There are a couple of ways to preserve green beans. Some like to freeze them, others like to can them. It doesn’t really matter which way you preserve your beans. I personally like to open my cabinet doors and see jars and jars of green beans lining the front row!

Two schools of thoughts are used in canning green beans.

Raw packing and hot packing.

Raw packing means you pack the mason jars with the raw bean, add salt, pour boiling water over the top, remove the air and cover with lid and ring. You must still place a raw packed can in a pressure canner to complete the canning process.

Hot packing means you blanch the green beans before packing them in the jars. If you don’t know what blanching is continue reading, I’ll explain.

This post is going to focus on hot packing green beans.

First thing to do is wash those green beans! Give them a couple of good washes as the dirt likes to stick.

Next, you need to cut off all the ends. Also take this time to snap your beans in half or simply cut them in half if that’s easier for you.

Once you have them cut you’ll need to blanch them. Blanching is a fancy way of saying you cook them in boiling water. Each vegetable is blanched for a different length of time as they all have different physical properties. Green beans you boil for a full 5 minutes. Blanching does two things. It partially cooks the bean making them tender and shortening their cook time later when used, and it also kills any bacteria on the bean that might be lingering. When the timer beeps, pull the green beans out of the pan and immediately put them in an ice bath. This stops the cooking process.

Meanwhile, your pressure canner should be on the stove boiling 4 quarts of water and 2 tbs of white vinegar and your mason jars. The white vinegar will keep your pressure canner from browning during the canning process. I also throw my rings and lids in too, to sterilize them.


Take your jars from your canner and add 1/2 tsp of salt to each jar (If you’re using quart size jars use 1 tsp of salt). Fill your jars with those beautiful vibrant green beans! Leave one-inch headspace. Carefully ladle boiling water into each jar. Again leave one-inch headspace. Slide your plastic spatula between beans and jar pushing the beans toward the center. Do this all the way around the jar. This pushes the trapped air bubbles out.

Wipe the top of the jars with a tea towel and place the lid and ring on. Tighten ring fingertip tight.
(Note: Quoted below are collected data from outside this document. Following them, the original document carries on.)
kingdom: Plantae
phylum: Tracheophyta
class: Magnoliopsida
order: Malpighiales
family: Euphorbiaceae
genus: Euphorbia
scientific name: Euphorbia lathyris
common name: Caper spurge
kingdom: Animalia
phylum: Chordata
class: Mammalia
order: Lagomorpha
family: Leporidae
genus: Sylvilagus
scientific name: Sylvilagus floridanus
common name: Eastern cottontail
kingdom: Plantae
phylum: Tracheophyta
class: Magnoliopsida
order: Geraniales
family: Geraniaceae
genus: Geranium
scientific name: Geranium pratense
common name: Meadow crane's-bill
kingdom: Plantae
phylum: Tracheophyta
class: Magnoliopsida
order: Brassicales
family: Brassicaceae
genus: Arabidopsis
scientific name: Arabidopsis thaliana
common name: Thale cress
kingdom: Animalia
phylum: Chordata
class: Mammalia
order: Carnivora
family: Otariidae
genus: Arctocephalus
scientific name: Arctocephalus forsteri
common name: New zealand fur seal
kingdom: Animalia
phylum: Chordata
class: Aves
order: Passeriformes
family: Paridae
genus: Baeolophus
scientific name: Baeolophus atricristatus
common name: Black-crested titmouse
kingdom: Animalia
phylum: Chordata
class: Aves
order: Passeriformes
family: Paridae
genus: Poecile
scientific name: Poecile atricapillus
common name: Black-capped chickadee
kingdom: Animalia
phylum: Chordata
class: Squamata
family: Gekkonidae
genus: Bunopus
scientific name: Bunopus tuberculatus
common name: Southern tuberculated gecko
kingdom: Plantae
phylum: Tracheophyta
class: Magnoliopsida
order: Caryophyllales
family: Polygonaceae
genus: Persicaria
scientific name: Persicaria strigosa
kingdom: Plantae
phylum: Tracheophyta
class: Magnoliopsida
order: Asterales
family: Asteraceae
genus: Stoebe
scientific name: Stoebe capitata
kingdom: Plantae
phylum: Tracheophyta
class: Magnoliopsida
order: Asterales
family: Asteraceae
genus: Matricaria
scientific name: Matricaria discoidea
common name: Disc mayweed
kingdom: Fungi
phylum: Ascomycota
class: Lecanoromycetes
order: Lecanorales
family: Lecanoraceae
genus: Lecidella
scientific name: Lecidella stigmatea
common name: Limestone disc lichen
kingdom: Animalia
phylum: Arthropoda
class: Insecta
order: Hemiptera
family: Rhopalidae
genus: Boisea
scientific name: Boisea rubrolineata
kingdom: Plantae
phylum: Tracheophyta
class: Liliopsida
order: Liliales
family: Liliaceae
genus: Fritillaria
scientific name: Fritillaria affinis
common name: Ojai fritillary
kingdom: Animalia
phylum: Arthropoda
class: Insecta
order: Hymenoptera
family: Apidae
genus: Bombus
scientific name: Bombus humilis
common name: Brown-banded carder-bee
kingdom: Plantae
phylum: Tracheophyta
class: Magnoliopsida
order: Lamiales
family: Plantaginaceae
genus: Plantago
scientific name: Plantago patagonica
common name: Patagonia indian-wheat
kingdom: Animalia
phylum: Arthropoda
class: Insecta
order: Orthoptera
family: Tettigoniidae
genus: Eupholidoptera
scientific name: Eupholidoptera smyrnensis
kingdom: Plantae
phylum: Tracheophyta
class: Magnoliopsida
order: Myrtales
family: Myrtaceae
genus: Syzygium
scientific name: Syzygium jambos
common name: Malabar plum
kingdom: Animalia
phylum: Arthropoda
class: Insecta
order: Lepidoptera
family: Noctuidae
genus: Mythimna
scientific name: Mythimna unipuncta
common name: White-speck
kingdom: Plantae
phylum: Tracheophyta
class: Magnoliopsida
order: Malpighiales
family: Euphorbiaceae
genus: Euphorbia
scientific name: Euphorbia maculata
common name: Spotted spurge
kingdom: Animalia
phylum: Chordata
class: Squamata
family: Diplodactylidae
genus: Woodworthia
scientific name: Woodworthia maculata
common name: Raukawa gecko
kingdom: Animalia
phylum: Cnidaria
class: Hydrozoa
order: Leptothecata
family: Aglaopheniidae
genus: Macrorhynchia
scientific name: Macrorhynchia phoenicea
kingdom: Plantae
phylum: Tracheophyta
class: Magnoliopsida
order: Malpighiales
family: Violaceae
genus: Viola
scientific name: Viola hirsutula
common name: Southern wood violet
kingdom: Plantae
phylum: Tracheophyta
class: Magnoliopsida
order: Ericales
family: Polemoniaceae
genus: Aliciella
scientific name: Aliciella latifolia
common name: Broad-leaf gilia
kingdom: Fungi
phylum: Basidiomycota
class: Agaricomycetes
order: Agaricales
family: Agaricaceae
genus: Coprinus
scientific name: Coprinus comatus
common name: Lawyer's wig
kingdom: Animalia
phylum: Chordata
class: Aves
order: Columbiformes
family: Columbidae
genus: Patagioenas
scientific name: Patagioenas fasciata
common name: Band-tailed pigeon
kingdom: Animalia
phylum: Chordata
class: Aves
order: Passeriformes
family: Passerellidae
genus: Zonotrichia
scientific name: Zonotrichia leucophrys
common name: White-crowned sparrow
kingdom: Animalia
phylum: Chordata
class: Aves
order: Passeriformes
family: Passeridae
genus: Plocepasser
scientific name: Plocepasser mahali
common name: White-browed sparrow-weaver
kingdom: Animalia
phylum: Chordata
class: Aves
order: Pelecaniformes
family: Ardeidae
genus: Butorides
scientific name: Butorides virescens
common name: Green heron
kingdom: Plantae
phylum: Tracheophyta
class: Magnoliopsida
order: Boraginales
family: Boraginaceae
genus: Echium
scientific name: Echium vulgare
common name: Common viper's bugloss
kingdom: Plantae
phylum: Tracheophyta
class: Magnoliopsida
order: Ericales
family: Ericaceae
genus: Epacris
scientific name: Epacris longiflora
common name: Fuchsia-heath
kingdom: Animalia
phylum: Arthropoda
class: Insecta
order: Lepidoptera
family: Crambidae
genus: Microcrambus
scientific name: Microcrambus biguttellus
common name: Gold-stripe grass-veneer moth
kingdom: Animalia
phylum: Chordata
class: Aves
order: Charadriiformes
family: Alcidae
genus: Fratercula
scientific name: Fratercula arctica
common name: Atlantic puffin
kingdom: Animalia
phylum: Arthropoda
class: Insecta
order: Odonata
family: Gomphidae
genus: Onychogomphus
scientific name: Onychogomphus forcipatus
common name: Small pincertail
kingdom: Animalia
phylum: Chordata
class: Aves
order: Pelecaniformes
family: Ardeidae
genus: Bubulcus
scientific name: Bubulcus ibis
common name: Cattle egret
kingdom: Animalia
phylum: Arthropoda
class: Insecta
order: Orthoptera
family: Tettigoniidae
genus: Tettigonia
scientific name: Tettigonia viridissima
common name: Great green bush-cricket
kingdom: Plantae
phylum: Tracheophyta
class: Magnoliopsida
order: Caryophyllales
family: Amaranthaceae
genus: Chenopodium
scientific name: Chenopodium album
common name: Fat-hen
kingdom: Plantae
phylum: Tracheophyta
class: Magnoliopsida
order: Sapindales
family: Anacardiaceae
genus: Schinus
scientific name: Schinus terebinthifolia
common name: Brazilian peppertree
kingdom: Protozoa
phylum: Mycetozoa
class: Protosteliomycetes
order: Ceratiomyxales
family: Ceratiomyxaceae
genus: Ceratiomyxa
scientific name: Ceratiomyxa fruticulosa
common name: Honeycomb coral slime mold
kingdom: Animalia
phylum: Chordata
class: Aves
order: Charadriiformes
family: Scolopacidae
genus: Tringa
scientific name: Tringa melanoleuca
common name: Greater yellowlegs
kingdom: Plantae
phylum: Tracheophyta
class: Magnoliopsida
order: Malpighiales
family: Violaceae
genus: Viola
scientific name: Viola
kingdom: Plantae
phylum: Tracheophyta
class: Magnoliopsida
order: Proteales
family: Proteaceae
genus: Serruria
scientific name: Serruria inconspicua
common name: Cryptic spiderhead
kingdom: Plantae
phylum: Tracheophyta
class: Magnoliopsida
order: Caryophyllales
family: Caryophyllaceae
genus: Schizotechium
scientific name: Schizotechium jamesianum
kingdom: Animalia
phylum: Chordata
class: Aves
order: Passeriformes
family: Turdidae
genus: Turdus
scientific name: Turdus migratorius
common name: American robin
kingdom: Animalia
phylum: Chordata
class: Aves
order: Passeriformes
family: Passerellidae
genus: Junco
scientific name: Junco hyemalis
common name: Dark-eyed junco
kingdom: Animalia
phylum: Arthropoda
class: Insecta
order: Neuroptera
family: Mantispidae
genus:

Place jars into canner.

Cover canner with lid.

Gently slide the lid turning it until the arrows line up. You should hear and feel it click into place. Make sure your burner is on high. You should let the canner vent (without the weighted vent cap) for a full 10 minutes. Once the steam starts coming from the canner set your timer.

Now that your pressure canner is closed and venting, place the weighted vent cap on and watch the pressure climb. Green beans need to reach 10 pounds of pressure.

Please note: if you live at an altitude 1000 feet above sea level your pressure and times will be different.

Start your timer. For pints process for 20 minutes. For quarts process for 25 minutes. Keep the pressure stable. If your canner pressure drops below the 10-pound mark, you have to get your heat back up, pressure back up and then start your timer over again once you’re back at 10 pounds. You’ll find pressure climbs fast so watch your gauge and adjust your heat accordingly.

Finally when your timer beeps, turn your burner off. DO NOT remove the weighted pressure cap. DO NOT open your canner. The pressure is too great and it is dangerous. Allow the pressure to decrease on its own. When the gauge shows zero pressure, then you may remove the weighted cap. Open the lid by turning it and lift it from the canner being careful to not burn yourself from the steam.

Pull your jars out and set them on a towel to cool. Let them cool for 24 hours and smile every time you hear them ping!

Line your cabinets with beautiful jars of green beans and take pleasure in knowing you are growing your own food, eating healthy and living the old way.

What is your best tip for canning green beans?